* [TASK OBJECTIVE]: Here are records with pictures in them. Copy all of them exactly and leave the pictures out.

* [RECORDS SHOWN]:
===
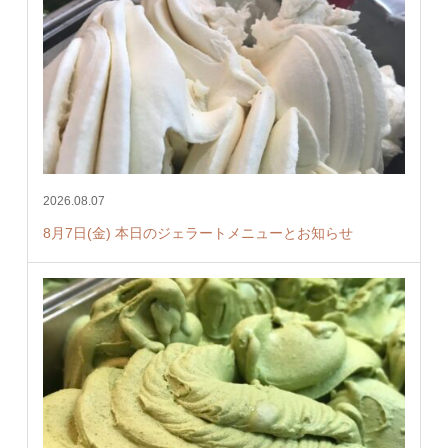
2026.08.07
8月7日(金) 本日のジェラートメニューとお知らせ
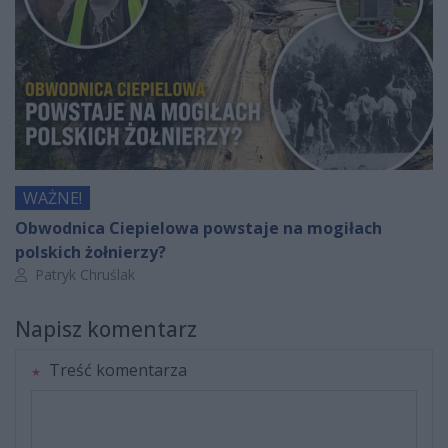
WAŻNE!
Obwodnica Ciepielowa powstaje na mogiłach
polskich żołnierzy?
Autor artykułu:
Patryk Chruślak
Napisz komentarz
Treść komentarza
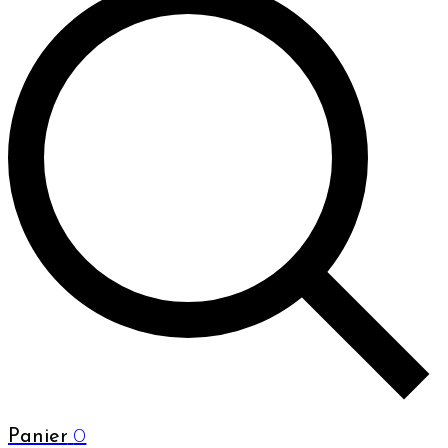
Panier
0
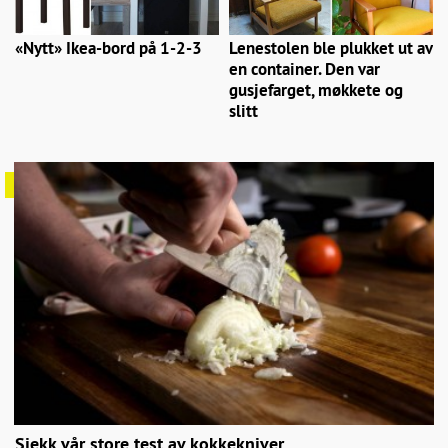
«Nytt» Ikea-bord på 1-2-3
Lenestolen ble plukket ut av
en container. Den var
gusjefarget, møkkete og
slitt
Sjekk vår store test av kokkekniver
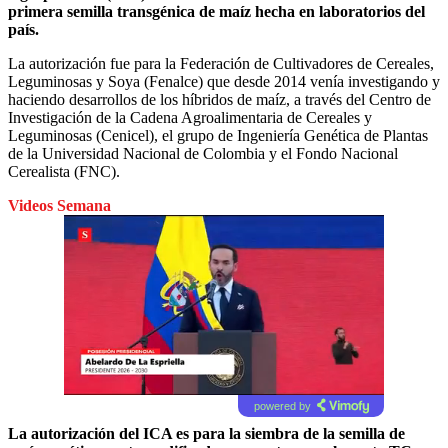
primera semilla transgénica de maíz hecha en laboratorios del
país.
La autorización fue para la Federación de Cultivadores de Cereales,
Leguminosas y Soya (Fenalce) que desde 2014 venía investigando y
haciendo desarrollos de los híbridos de maíz, a través del Centro de
Investigación de la Cadena Agroalimentaria de Cereales y
Leguminosas (Cenicel), el grupo de Ingeniería Genética de Plantas
de la Universidad Nacional de Colombia y el Fondo Nacional
Cerealista (FNC).
Videos Semana
powered by
La autorización del ICA es para la siembra de la semilla de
===
* [RESULT OF THE TASK]:
2026.08.07
8月7日(金) 本日のジェラートメニューとお知らせ
WAŻNE!
Obwodnica Ciepielowa powstaje na mogiłach
polskich żołnierzy?
Autor artykułu:
Patryk Chruślak
Napisz komentarz
Treść komentarza
Panier
0
«Nytt» Ikea-bord på 1-2-3
Lenestolen ble plukket ut av
en container. Den var
gusjefarget, møkkete og
slitt
Sjekk vår store test av kokkekniver
primera semilla transgénica de maíz hecha en laboratorios del
país.
La autorización fue para la Federación de Cultivadores de Cereales,
Leguminosas y Soya (Fenalce) que desde 2014 venía investigando y
haciendo desarrollos de los híbridos de maíz, a través del Centro de
Investigación de la Cadena Agroalimentaria de Cereales y
Leguminosas (Cenicel), el grupo de Ingeniería Genética de Plantas
de la Universidad Nacional de Colombia y el Fondo Nacional
Cerealista (FNC).
Videos Semana
powered by
La autorización del ICA es para la siembra de la semilla de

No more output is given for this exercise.